1. What does evolutionary science teach about morality and intentional behaviors?

 

The main target is to characterize the relation between group discipline and moral behavior. According to evolutionary science, group discipline is an emerging property of social mammals: basic behavioral mechanisms among individuals develop early (from a taxonomical viewpoint) into complex social relations of dominance, obedience, and empathy. All of these are ruled by basic social norms. Do such phenomena constitute the transcendental ground for the acquisition of moral behaviors? Otherwise, does human morality show irreducible features? 

 

2. Does such a science matter to theological ethics?
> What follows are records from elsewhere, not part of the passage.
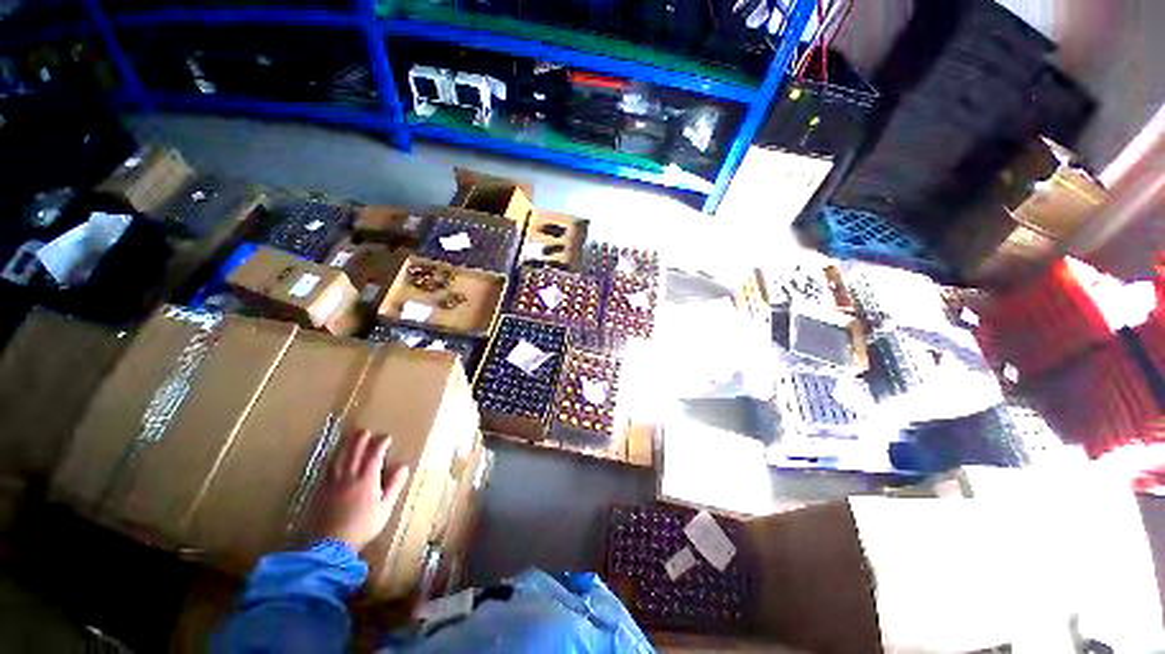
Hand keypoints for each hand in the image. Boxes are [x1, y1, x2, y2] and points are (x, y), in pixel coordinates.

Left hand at [312, 430, 409, 550]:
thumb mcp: (385, 507)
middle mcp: (349, 476)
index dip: (381, 443)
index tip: (386, 437)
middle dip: (361, 440)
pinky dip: (333, 460)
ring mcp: (333, 483)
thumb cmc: (364, 526)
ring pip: (339, 458)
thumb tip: (403, 466)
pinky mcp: (322, 491)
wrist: (332, 544)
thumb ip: (394, 485)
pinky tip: (334, 459)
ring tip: (349, 438)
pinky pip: (328, 470)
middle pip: (354, 452)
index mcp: (367, 479)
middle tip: (365, 431)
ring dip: (345, 446)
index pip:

Theological ethics broadly construed is any theory making theistic assumptions. A dominant feature of theological ethics is the claim that both God and human beings do have free will. That is, theological ethics prima facie adheres to a kind of libertarianism and rejects determinism, although has an unclear attitude towards compatibilism. Contrary to such assumptions, the neodarwinist reading of evolution is strictly determinist. Can the evolutionary theory on the emergence of morality provide a non determinist account of morally relevant behaviours? Are the Gaia Hypothesis, the Multilevel Selection Theory, or Epigenetics the natural setting to argue scientifically for the consistency of the theory of evolution and theological ethics?

 

3. Panentheism, evolution, and Divine Command Theory.

 

We would like to test whether panentheism constitutes a non determinist account of the natural history of the universe. Panentheism is deeply rooted in the heresiologist literature, it is reinvigorated into process theology by C.Hartshorne, and it has recently received attention in the works of theologians as J.Moltmann and A.Ganoczy. Can panentheism be the more adequate account for the compatibility of God’s ethical projects and the emergentist approach to morality? Can the biologic rootedness of morality be conceived as a way to make human beings sensitive to divine commands?

 

4. Panentheism, the evolutionary argument from evil, and the Divine Command Theory (again).

 

Traditional arguments from evil concludes from the existence of ordinary and extaordinary evils that the classical theist notion of God is not consistent with our moral standards. As a consequence, the argument from evil appears supportive to skepticism towards God’s existence. Now, if the evolution is an instrument to the production of morality in human beings, does all the evils related to the evolutionary processes provide evidence for an evolutionary argument against God’s existence? We want to inquiry how to develop such an argument, and we would like to check whether it is possible to dismantle it.